The river was a source of drinking and bathing water. It was also a source of income and food for the people who fished, foraged mussels. The factory was also responsible for polluting the air with gases including carbon disulphide and sulphur dioxide above permissible limits. R. Sridhar in a study in 2000 makes an account of the losses incurred by way of massive raw material subsidies provided to the company over 34 years (1962-1998) to be Rs 28,936 crores. This is excluding the loss of livelihoods dependent on the Chaliyar river and forests of Kerala from which the factory sourced its raw materials; the damage inflicted on the river, land, air, wildlife; and the impact on the health of the people living in proximity to the factory. The Green Rating Project of the Centre for Science and Environment(CSE) which rates industrial units of each sector based on their environmental friendliness, in 1997 ranked the company 25th of 28 pulp and paper units. It revealed that the company’s fiber use efficiency was as low as 29%.

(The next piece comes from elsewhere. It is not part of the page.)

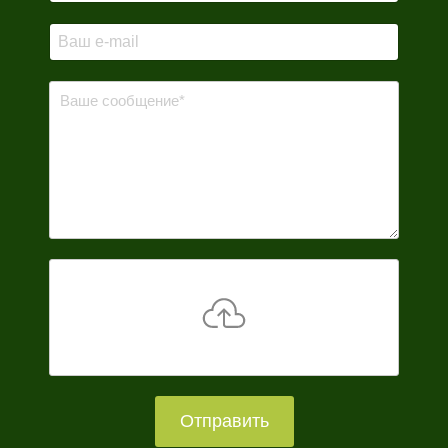
Отправить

Protests against the company by the people, objecting to its pollution of their villages, started almost as soon as it started functioning and the first protest group also came up called the Chaliyar Defence Committee. Interestingly this is also when Rachel Carson published her book, Silent Spring in 1962. One could say it marked the beginning of Kerala’s first environmental movement. One of the earliest slogans raised against the company was “Kudikkana Vellam Kulumal Akkiya Birla Company Manda Manda” (We don’t need the Birla Company that pollutes our drinking water) . This started the prolonged struggle against the company for the next four decades negotiating initially managed effluent discharge and later on to close down the factory. Efforts of the following protests were later consolidated under the Chaliyar Jala Vayu Shuddikarana Committee (Chaliyar Water and Air Purification Committee) in 1973.
In 1974, with the involvement of the state leadership, an agreement was reached between the people and the management regarding the effluent discharge. The company was to lay a pipeline 6.4 km downstream from the factory. This was only implemented 6 years later and it was then discovered that the tidal waves brought back the effluents upstream to Mavoor. Although the Kerala State Pollution Control Board was established in 1974, the company consistently flouted the permissible limits of various factors without facing flack for it.
The environmental movement often clashed with the interests of the trade unions who were afraid of the repercussions of the closing of the factory. Instead, their negotiations with the management were to regularise contractual employees and working hours of daily wage labourers. The company shut down in 1985 for three years following a lockout after a labour strike. 13 employees of the factory committed suicide in the period. Studies in the next two decades showed that the Chaliyar was polluted beyond acceptable levels. In the 1990s the focus also turned to the health impacts of the company’s air and water pollution. The death register of the panchayat of Vazhakkad in 1999 noted that 21% of the reported deaths there were due to cancer. There were also about 200 deaths due to cancer in the period between 1990-1994 in Vazhakkad Panchayath. 3 employees of the factory died while repairing faulty values on the pipeline. From 1997 the demands to shut down the plant started to be voiced. The protests turned fervent in 1999 January after the death of K A Rahman, the leader of the protest movement, who succumbed to cancer. A state-level convention was organized and later an indefinite relay fast was observed from January 26th in front of the factory. By May 1999, the company halted its production and by 2001 the factory was shut down.
Since 2013 the people of Mavoor are calling for responsible development and sustainable industry in the land where the company used to exist. Successive governments have made attempts to take over 330 acres of land of the erstwhile factory from the Birla group without a favourable outcome.